*** Opening of Data to process ***
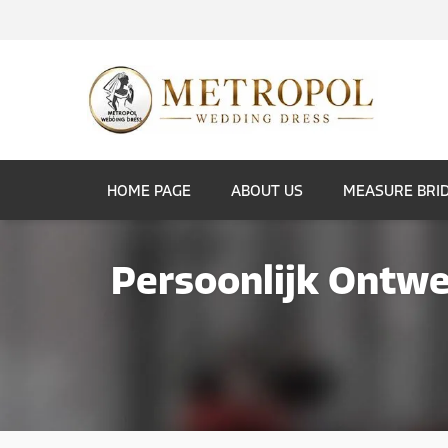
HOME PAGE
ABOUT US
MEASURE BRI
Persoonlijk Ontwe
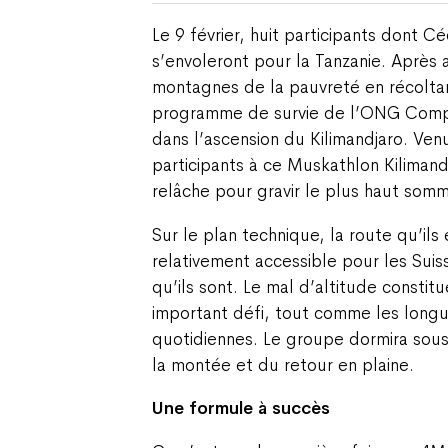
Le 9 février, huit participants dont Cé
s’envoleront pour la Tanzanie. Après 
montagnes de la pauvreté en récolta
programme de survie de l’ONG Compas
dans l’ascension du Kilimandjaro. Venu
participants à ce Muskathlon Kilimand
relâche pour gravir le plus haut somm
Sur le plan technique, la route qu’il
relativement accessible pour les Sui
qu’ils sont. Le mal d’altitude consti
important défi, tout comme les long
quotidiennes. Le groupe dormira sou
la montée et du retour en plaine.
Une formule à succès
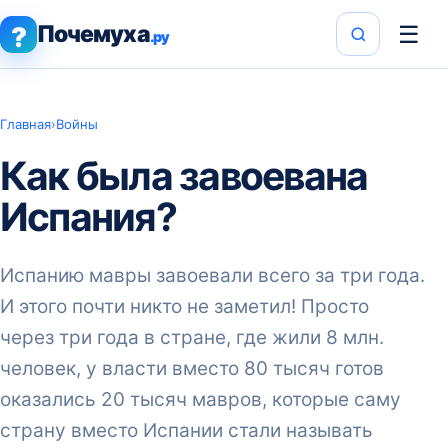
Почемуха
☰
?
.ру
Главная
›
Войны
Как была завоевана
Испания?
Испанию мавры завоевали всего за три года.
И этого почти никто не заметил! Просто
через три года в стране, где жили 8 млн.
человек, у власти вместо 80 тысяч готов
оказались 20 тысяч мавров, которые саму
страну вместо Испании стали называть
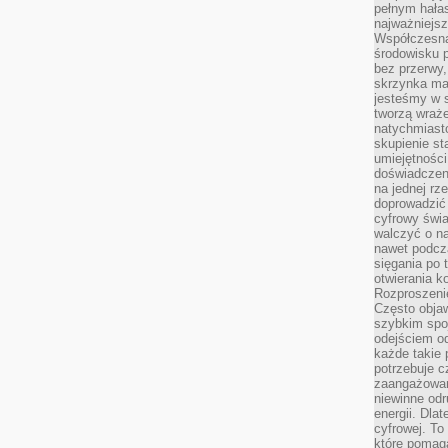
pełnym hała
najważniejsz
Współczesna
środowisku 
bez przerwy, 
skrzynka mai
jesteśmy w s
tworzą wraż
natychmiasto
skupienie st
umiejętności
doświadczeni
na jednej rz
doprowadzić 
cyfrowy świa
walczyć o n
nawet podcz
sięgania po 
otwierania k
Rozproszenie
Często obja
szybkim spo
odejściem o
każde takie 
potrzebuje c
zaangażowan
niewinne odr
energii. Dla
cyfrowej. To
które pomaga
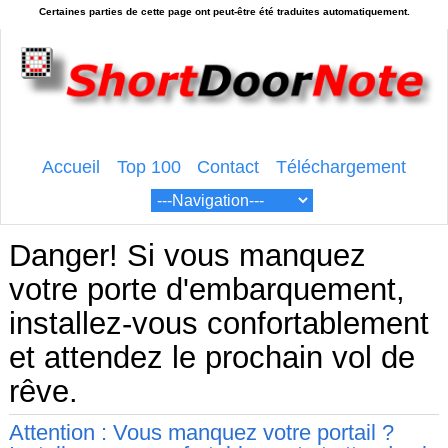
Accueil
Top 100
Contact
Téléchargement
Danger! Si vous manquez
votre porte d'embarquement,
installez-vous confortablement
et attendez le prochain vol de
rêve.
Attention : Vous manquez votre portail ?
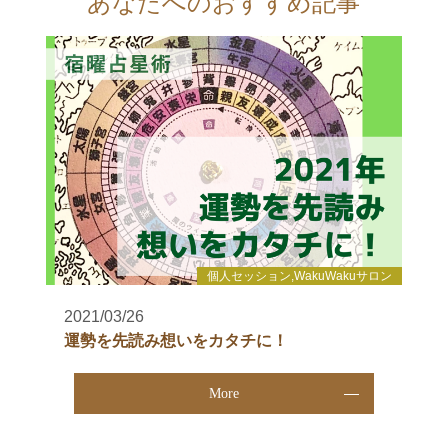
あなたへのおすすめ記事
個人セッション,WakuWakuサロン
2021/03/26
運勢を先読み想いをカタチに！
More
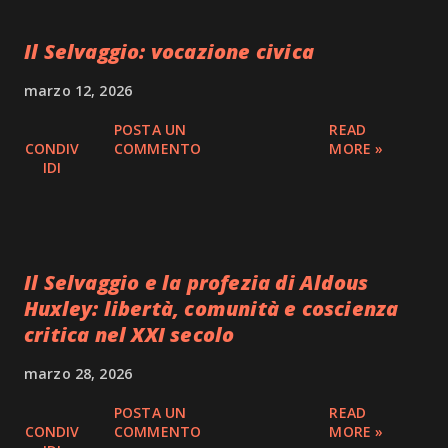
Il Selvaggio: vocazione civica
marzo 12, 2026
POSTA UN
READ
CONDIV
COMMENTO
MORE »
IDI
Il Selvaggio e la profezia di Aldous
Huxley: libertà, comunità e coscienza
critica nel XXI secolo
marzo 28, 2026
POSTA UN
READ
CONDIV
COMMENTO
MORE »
*** Close of Data to process ***
Work through the entries, filtering for the string "participants", and copy each line that holds it.

Le 9 février, huit participants dont Cé
participants à ce Muskathlon Kilimand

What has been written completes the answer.